A visitor to Northern Ireland this year was wise in the words he delivered to the youth at the Waterfront Hall in Belfast on the 17 June, and the march backwards in Northern Ireland continues. That visitor was President Barack Obama. As Barbara Stephenson commented “So, I who had for at least ten years been there saying there’s only one direction of travel possible for Northern Ireland and that’s away from a troubled past and toward a better future, I had to say `you know if you poked me at that right now, I don’t think I could say that with the same kind of conviction.

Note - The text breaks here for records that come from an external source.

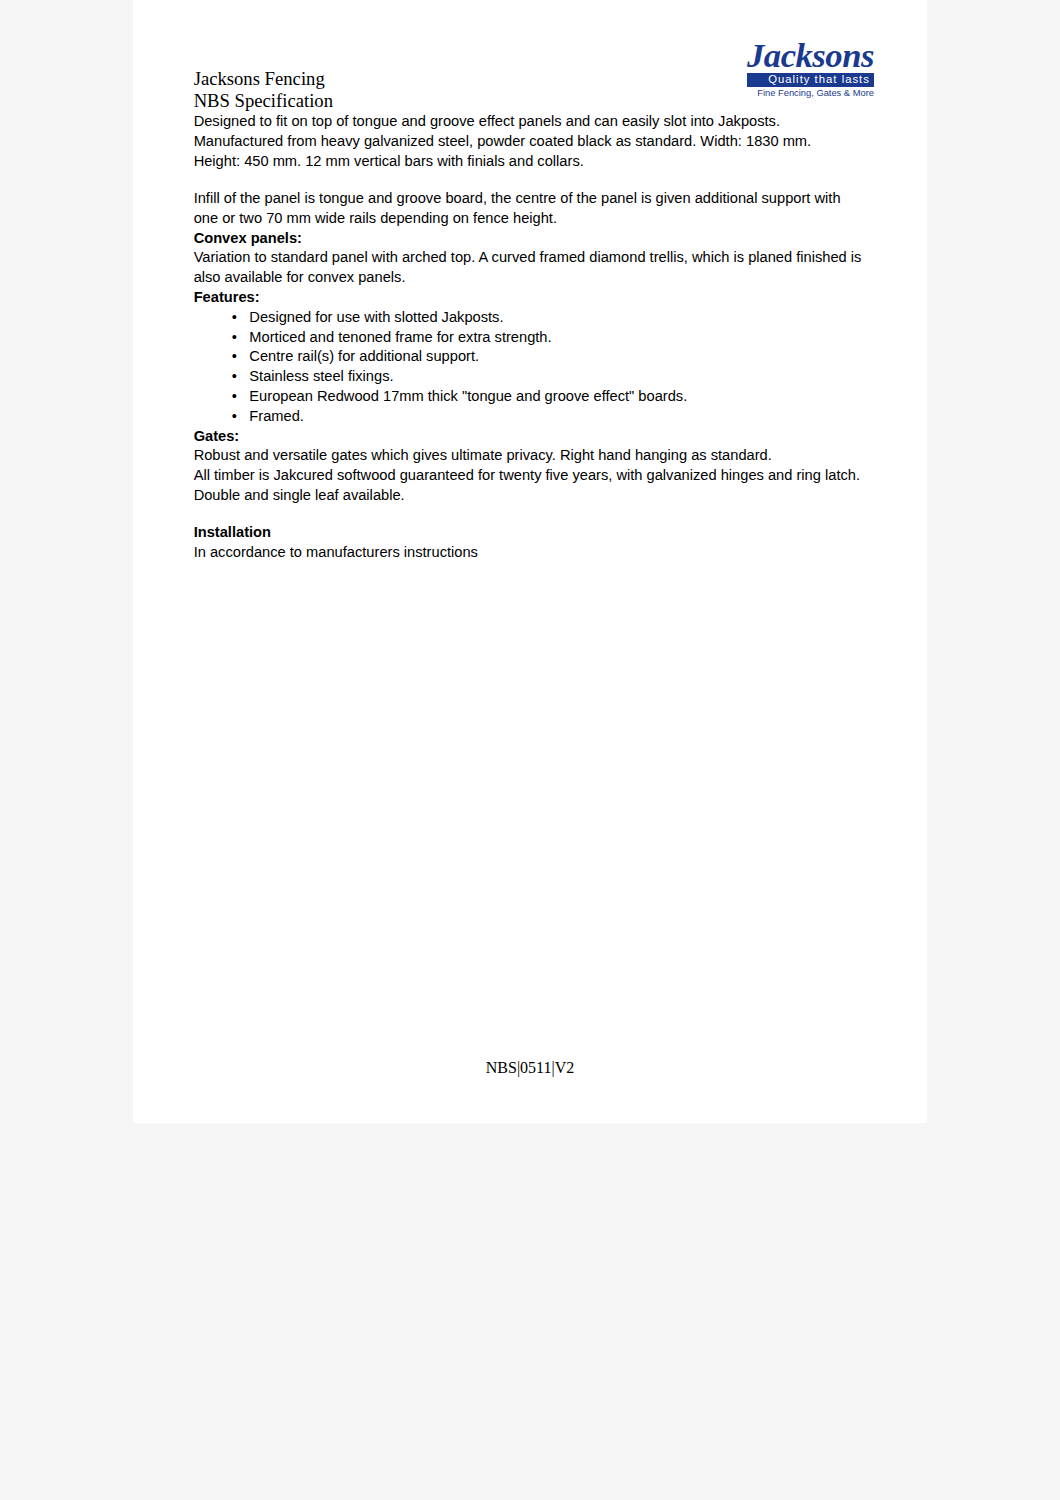Jacksons Quality that lasts Fine Fencing, Gates & More
Jacksons Fencing
NBS Specification
Designed to fit on top of tongue and groove effect panels and can easily slot into Jakposts. Manufactured from heavy galvanized steel, powder coated black as standard. Width: 1830 mm.
Height: 450 mm. 12 mm vertical bars with finials and collars.
Infill of the panel is tongue and groove board, the centre of the panel is given additional support with one or two 70 mm wide rails depending on fence height.
Convex panels:
Variation to standard panel with arched top. A curved framed diamond trellis, which is planed finished is also available for convex panels.
Features:
Designed for use with slotted Jakposts.
Morticed and tenoned frame for extra strength.
Centre rail(s) for additional support.
Stainless steel fixings.
European Redwood 17mm thick "tongue and groove effect" boards.
Framed.
Gates:
Robust and versatile gates which gives ultimate privacy. Right hand hanging as standard.
All timber is Jakcured softwood guaranteed for twenty five years, with galvanized hinges and ring latch. Double and single leaf available.
Installation
In accordance to manufacturers instructions
NBS|0511|V2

I think that this is in trouble and that it’s like a bicycle, if it doesn’t keep moving forward, it may be falling over’.” (See: http://www.thedetail.tv/issues/248/barbara-stephenson/us-vice-president-in-new-role-to-bolster-troubled-northern-ireland-peace-process). Or being marched over.
This new urgency by the Obama administration which is starting to locate Northern Ireland nearer its central international political agenda is heartening in terms of keeping the lonely bicycle of peace from hurtling toward the stamping brogue marching into the past. The arrival of US diplomat Richard Haas to conduct talks on the progress of the peace is also a part of this welcomed strategy. However, these US lead these initiatives need both grassroots support, the endorsement of civil society and political will to succeed, which means the will of Westminster, Dublin and Stormont.